けれどもそれは町全体を潤すものでは無かった。
信仰を歪めただけの、人々を不安にさせるものでしかなかった。
確かに殺すだけ殺して逃亡をしている加害者は許せない。悪いのはと聞かれれば彼等がそうだと誰もが言う。法律家の先生やお巡りさんが判断したとしても自殺幇助に自殺教唆の罪は免れない。でもそれを許さないという行動は優しさから生じるものであるべきであって攻撃性を孕んだ感情が先んじるべきではない。
結果があれだ。
あのビリバリと電気を纏う大バサミを持って元気いっぱいに歩く祟りだ。
民話信仰の町だからこそ民の意識の総和が形になり易いのか。総和が挿話として介入というかお邪魔虫としてやって来てしまうのか。作中作として物語の中に新たな物語を添加するなんて方法は五十年ぐらい前に搾取し尽くされた手法ではあるのだが。
介入してくんじゃねえ。
猿蟹合戦の主役は脇役じゃねえ。
これは、蟹である僕の物語だ。
「平坂の到着を待って祟りを祓おう。
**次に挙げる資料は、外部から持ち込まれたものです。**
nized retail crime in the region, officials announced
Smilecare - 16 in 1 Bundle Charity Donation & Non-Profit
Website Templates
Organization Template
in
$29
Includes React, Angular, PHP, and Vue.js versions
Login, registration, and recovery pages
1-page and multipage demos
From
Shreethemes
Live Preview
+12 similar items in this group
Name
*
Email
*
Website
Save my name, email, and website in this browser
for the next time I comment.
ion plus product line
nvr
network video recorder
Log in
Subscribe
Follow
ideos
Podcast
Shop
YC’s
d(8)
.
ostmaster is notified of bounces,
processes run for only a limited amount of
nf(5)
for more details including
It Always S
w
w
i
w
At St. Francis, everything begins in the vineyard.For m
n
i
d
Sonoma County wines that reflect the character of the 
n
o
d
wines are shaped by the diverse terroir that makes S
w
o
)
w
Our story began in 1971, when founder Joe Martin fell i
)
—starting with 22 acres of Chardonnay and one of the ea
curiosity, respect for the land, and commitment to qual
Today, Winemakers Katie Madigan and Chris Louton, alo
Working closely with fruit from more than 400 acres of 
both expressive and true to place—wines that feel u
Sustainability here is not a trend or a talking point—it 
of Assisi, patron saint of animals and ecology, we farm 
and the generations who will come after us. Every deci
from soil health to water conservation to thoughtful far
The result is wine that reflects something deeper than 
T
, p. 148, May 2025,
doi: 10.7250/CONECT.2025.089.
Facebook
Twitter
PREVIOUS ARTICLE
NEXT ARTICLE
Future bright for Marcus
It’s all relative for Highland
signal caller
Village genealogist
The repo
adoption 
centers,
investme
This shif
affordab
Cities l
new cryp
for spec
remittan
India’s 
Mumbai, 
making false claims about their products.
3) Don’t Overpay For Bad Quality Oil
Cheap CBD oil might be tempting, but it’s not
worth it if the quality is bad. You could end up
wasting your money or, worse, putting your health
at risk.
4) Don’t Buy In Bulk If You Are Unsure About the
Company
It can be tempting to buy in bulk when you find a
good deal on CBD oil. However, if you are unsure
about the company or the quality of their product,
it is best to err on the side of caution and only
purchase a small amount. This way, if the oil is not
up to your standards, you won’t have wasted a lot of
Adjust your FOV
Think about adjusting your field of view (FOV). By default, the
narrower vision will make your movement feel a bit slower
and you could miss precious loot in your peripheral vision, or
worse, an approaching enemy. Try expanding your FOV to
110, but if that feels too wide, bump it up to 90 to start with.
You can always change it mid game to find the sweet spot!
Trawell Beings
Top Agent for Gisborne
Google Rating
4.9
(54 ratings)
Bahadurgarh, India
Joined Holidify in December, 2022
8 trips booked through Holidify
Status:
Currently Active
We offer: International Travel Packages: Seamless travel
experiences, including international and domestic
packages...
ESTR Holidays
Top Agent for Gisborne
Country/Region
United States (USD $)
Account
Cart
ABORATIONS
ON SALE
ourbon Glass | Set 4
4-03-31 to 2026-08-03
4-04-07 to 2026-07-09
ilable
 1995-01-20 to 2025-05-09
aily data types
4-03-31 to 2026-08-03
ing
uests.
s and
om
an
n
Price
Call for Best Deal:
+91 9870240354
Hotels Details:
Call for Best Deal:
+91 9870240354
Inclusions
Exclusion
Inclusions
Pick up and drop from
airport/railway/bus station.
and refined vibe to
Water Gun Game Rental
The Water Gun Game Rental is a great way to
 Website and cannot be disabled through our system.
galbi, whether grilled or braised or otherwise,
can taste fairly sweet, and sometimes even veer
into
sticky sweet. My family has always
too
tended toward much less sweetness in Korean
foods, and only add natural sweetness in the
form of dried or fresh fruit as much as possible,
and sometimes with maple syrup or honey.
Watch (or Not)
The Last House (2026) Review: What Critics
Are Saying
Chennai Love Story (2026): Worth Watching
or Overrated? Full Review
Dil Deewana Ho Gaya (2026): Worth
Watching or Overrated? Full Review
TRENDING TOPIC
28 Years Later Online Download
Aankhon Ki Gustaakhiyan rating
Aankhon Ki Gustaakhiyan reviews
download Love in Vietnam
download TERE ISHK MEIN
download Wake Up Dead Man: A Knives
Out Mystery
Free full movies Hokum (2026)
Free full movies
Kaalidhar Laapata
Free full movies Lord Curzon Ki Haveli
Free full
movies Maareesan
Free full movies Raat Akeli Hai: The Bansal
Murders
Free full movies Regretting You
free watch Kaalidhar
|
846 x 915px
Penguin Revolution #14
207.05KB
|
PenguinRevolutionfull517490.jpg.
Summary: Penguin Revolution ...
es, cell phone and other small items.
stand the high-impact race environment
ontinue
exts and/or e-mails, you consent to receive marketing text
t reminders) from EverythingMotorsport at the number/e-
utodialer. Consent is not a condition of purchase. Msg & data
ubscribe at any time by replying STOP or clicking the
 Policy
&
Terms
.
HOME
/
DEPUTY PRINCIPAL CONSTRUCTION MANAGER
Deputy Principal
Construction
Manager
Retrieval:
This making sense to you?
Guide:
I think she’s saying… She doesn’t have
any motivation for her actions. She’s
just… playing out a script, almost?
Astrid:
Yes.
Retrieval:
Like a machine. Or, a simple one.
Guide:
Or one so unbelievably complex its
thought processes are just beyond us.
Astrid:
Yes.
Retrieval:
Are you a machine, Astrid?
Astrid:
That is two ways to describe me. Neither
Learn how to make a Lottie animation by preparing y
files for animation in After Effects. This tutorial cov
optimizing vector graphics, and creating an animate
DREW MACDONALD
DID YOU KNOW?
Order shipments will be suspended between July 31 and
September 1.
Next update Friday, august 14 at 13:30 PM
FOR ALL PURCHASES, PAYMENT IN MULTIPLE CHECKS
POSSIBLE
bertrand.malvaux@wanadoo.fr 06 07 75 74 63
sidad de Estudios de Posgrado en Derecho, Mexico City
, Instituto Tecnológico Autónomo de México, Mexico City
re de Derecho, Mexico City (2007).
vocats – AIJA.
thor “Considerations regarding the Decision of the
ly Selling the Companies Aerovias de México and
そのまま町中に進んで暴徒化した住民と衝突しているお巡りさんを手伝う」
「まあ、ワシは殿の意思に従うだけじゃ」
僕等はそれぞれの武器を構え、祟りを迎えた。
迎撃すればするほど強くなって帰ってくる地縛霊ベースの祟り。
原因を特定して原因を何とかしなければ解決しないのは祟りだけじゃなく。
加害者狩りという流行は僕という『原因』なんか見向きもしない。